━━━━━ Task input ━━━━━

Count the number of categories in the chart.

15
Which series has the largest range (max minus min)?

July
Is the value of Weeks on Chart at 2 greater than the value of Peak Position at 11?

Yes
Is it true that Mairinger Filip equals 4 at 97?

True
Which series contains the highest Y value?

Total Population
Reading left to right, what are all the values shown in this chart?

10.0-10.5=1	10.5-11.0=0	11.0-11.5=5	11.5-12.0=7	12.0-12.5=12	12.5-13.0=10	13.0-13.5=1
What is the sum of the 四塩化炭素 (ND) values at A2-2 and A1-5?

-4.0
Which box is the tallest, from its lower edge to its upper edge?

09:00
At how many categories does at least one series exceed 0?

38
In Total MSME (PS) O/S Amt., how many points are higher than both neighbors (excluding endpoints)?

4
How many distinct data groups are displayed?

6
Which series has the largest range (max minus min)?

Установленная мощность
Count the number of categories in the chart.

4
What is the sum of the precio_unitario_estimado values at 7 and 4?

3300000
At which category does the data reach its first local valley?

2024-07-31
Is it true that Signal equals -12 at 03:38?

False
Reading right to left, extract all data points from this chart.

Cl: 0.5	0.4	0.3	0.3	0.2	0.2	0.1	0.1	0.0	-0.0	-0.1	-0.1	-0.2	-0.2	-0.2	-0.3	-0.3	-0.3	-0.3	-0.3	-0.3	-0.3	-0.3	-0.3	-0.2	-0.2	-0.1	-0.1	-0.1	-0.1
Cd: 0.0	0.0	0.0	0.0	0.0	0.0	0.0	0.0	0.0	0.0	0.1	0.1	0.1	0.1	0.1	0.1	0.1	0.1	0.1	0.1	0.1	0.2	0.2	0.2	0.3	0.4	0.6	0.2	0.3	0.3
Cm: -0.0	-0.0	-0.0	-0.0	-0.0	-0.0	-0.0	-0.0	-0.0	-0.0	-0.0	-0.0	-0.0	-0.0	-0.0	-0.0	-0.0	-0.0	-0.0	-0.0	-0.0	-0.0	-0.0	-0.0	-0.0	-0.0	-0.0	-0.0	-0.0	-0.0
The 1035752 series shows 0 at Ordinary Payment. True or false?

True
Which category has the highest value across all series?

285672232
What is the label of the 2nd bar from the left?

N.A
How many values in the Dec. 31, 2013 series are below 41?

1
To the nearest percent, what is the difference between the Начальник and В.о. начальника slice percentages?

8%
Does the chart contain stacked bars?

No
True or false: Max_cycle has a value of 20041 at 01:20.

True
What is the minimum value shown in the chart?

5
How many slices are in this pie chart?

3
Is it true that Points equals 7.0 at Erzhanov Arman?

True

━━━━━

• _Task statement_:
Can you set down all of the records above again, word for word and unchanged?

• _Final answer_:
Count the number of categories in the chart.

15
Which series has the largest range (max minus min)?

July
Is the value of Weeks on Chart at 2 greater than the value of Peak Position at 11?

Yes
Is it true that Mairinger Filip equals 4 at 97?

True
Which series contains the highest Y value?

Total Population
Reading left to right, what are all the values shown in this chart?

10.0-10.5=1	10.5-11.0=0	11.0-11.5=5	11.5-12.0=7	12.0-12.5=12	12.5-13.0=10	13.0-13.5=1
What is the sum of the 四塩化炭素 (ND) values at A2-2 and A1-5?

-4.0
Which box is the tallest, from its lower edge to its upper edge?

09:00
At how many categories does at least one series exceed 0?

38
In Total MSME (PS) O/S Amt., how many points are higher than both neighbors (excluding endpoints)?

4
How many distinct data groups are displayed?

6
Which series has the largest range (max minus min)?

Установленная мощность
Count the number of categories in the chart.

4
What is the sum of the precio_unitario_estimado values at 7 and 4?

3300000
At which category does the data reach its first local valley?

2024-07-31
Is it true that Signal equals -12 at 03:38?

False
Reading right to left, extract all data points from this chart.

Cl: 0.5	0.4	0.3	0.3	0.2	0.2	0.1	0.1	0.0	-0.0	-0.1	-0.1	-0.2	-0.2	-0.2	-0.3	-0.3	-0.3	-0.3	-0.3	-0.3	-0.3	-0.3	-0.3	-0.2	-0.2	-0.1	-0.1	-0.1	-0.1
Cd: 0.0	0.0	0.0	0.0	0.0	0.0	0.0	0.0	0.0	0.0	0.1	0.1	0.1	0.1	0.1	0.1	0.1	0.1	0.1	0.1	0.1	0.2	0.2	0.2	0.3	0.4	0.6	0.2	0.3	0.3
Cm: -0.0	-0.0	-0.0	-0.0	-0.0	-0.0	-0.0	-0.0	-0.0	-0.0	-0.0	-0.0	-0.0	-0.0	-0.0	-0.0	-0.0	-0.0	-0.0	-0.0	-0.0	-0.0	-0.0	-0.0	-0.0	-0.0	-0.0	-0.0	-0.0	-0.0
The 1035752 series shows 0 at Ordinary Payment. True or false?

True
Which category has the highest value across all series?

285672232
What is the label of the 2nd bar from the left?

N.A
How many values in the Dec. 31, 2013 series are below 41?

1
To the nearest percent, what is the difference between the Начальник and В.о. начальника slice percentages?

8%
Does the chart contain stacked bars?

No
True or false: Max_cycle has a value of 20041 at 01:20.

True
What is the minimum value shown in the chart?

5
How many slices are in this pie chart?

3
Is it true that Points equals 7.0 at Erzhanov Arman?

True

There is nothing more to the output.